Il modo in cui si sta procedendo la discussione sul premierato evidenzia già questa tendenza ad avvilire il Parlamento (oltre a svuotare il ruolo del Presidente della Repubblica, anch’egli espressione della sovranità popolare, attraverso la sua elezione parlamentare). Maggioranza e opposizione puntano fin da ora sul referendum (la prima ha già arruolato attori e cantanti per la campagna referendaria). Il messaggio è chiaro: la discussione in Parlamento non ha importanza, la maggioranza approverà e l’opposizione boccerà, poi il popolo sarà convocato per un grande scontro frontale. Che, da solo, non garantisce la democrazia. Usato per bypassare il Parlamento, infatti, il referendum diventa uno strumento per delegittimarlo. La discussione sul premierato parte male anche perché a presentarla è il governo in carica. Non è bene, infatti, che chi ha in mano il potere esecutivo proponga o addirittura imponga una riforma costituzionale così importante. De Gasperi non è mai intervenuto nei lavori dell’Assemblea costituente – tranne che sull’articolo 7 – e Matteo Renzi è stato giustamente criticato per aver fatto approvare, da presidente del Consiglio, una riforma costituzionale (poi bocciata dal referendum). Svilisce il Parlamento, inoltre, che una riforma così importante sia decisa da uno scontro pugilistico tra maggioranza e opposizione.

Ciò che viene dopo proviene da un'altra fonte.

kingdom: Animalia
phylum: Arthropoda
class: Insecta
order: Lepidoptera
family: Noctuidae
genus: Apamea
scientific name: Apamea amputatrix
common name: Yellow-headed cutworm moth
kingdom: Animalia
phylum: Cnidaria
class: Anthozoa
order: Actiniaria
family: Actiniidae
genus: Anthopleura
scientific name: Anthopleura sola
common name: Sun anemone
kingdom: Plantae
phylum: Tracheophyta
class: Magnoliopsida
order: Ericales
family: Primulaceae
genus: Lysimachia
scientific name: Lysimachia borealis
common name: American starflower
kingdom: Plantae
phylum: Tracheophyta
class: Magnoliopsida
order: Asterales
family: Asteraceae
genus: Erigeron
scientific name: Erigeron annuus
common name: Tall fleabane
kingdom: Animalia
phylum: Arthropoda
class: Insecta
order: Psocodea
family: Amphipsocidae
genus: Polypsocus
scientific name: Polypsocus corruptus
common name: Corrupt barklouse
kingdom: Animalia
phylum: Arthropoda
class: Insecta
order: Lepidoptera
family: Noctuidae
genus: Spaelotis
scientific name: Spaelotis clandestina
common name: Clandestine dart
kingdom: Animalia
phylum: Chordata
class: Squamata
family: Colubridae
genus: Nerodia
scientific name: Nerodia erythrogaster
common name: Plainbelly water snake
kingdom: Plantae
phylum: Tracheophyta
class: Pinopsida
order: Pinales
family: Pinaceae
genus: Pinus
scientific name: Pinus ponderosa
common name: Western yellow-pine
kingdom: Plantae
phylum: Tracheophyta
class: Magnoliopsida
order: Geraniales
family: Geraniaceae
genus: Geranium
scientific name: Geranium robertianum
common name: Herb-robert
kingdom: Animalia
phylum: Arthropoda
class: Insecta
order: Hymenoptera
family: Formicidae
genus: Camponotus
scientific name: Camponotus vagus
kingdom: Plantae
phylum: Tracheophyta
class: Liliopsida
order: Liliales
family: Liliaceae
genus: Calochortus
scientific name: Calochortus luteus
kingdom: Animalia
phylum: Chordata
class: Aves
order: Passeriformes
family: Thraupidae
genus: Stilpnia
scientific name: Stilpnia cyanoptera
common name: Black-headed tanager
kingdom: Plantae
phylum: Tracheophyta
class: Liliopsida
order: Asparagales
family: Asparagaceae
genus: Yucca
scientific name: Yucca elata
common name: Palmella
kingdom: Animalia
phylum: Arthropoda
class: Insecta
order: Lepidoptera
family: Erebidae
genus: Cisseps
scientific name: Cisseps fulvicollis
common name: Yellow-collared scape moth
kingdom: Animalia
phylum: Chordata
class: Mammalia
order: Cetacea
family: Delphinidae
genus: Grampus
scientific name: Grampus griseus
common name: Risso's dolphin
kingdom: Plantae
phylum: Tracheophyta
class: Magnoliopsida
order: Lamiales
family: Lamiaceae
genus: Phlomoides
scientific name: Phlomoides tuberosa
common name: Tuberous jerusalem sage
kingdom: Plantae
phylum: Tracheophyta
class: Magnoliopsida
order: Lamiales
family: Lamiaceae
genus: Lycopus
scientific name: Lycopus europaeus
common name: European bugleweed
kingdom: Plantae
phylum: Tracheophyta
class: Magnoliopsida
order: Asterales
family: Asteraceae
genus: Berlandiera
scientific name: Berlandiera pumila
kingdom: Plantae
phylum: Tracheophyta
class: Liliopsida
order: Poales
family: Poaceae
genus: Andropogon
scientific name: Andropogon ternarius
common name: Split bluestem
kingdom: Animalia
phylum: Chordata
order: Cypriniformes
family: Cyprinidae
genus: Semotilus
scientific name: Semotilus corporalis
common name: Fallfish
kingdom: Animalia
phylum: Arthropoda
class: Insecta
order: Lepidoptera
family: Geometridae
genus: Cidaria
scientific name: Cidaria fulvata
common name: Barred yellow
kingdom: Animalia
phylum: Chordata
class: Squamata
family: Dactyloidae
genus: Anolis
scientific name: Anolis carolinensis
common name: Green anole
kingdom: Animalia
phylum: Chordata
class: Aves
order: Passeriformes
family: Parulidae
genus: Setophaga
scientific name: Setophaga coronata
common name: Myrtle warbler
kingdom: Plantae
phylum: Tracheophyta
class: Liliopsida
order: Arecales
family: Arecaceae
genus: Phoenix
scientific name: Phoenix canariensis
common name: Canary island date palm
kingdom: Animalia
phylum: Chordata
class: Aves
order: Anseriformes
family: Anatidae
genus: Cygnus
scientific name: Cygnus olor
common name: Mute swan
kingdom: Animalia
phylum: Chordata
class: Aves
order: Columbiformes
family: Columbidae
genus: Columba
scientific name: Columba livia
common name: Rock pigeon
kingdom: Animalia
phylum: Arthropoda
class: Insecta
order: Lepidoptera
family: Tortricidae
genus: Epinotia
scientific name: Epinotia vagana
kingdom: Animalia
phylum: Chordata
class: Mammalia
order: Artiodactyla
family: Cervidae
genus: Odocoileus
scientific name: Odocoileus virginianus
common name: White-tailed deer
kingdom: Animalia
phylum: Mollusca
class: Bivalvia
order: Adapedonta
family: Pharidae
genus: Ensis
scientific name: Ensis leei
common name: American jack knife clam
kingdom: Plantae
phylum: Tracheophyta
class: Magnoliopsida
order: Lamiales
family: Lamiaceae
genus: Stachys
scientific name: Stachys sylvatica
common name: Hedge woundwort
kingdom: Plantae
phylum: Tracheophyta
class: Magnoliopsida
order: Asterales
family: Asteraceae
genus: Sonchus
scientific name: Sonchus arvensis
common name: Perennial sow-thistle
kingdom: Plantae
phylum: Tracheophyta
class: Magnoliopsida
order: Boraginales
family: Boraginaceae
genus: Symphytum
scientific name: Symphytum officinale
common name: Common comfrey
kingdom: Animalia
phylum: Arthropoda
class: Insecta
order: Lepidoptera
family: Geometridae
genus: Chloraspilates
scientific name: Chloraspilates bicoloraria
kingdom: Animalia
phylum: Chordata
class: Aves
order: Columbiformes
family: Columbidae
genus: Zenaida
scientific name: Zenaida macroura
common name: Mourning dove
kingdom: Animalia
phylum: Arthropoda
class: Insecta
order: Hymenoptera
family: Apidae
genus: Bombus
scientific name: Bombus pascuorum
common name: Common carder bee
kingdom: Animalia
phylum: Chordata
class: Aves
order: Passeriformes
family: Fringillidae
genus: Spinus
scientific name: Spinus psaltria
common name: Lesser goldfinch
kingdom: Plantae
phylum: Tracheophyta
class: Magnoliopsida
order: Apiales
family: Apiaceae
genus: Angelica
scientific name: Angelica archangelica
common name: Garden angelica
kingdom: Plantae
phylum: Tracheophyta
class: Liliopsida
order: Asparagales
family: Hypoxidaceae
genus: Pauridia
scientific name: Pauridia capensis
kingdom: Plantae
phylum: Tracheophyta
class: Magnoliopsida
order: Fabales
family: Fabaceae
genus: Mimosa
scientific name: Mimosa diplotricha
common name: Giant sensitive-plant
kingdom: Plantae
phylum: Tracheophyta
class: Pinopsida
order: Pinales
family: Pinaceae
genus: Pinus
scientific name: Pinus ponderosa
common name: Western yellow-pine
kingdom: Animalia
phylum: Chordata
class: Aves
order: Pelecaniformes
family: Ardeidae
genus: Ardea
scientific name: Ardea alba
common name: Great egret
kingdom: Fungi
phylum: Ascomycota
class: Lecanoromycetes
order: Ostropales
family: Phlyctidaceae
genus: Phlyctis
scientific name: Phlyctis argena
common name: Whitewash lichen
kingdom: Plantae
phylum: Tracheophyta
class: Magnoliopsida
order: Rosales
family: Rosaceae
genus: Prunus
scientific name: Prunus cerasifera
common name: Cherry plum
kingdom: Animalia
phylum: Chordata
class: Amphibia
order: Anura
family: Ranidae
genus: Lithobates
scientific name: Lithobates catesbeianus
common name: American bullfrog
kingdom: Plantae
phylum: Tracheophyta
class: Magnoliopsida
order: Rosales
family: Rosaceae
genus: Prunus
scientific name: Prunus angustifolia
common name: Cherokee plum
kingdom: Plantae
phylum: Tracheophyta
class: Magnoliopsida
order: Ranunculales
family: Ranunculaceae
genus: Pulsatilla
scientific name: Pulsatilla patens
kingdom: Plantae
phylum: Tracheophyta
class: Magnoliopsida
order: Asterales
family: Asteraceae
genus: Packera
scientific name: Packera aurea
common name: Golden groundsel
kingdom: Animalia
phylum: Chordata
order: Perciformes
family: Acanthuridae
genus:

 La sovranità popolare violata

Chi ha il potere di imporre una riforma così importante ha il dovere non solo di ascoltare le critiche, ma anche di accoglierne le più importanti e non mancano oggi le voci sagge e competenti – anche all’interno della maggioranza – che ne evidenziano gli aspetti problematici. Quando si arriverà al referendum non sarà più possibile correggere errori o contraddizioni: si dovrà scegliere tra il Sì o il No, tagliando con l’accetta una materia che invece richiede il bisturi. Viola la sovranità popolare, infine, che discutendo di questa riforma non si faccia anzitutto riferimento alla Costituzione: massima espressione di tale sovranità è infatti il potere costituente, che entra in campo quando si devono gettare le fondamenta della vita comune (e non è questo il momento). Si argomenta che la Costituzione è stata frutto di un compromesso, che non ha un’impostazione unitaria, che tanti la interpretano in modi diversi... Insomma, poco più che buoni principi espressi in forma generica. Non è così, come ha ricordato il Presidente Mattarella pochi giorni fa. Il nucleo del compromesso costituzionale fu l’intesa raggiunta, tra tutte le più importanti forze politiche, sul primato della democrazia rispetto alle loro diverse ideologie: è questa la sostanza dell’antifascismo della Carta. Per la Costituzione la sovranità popolare non è solo un punto di partenza, ma anche un obiettivo da raggiungere, la democrazia non è solo un insieme di istituzioni, norme e procedure, ma anche un processo per affermare l’uguaglianza non solo formale ma anche sostanziale di tutti i cittadini, rimuovendo gli ostacoli che impediscono l’inclusione di chi è più emarginato, svantaggiato, in difficoltà. Una spinta che ha fatto crescere enormemente la società italiana ma che oggi sembra affievolirsi sempre di più.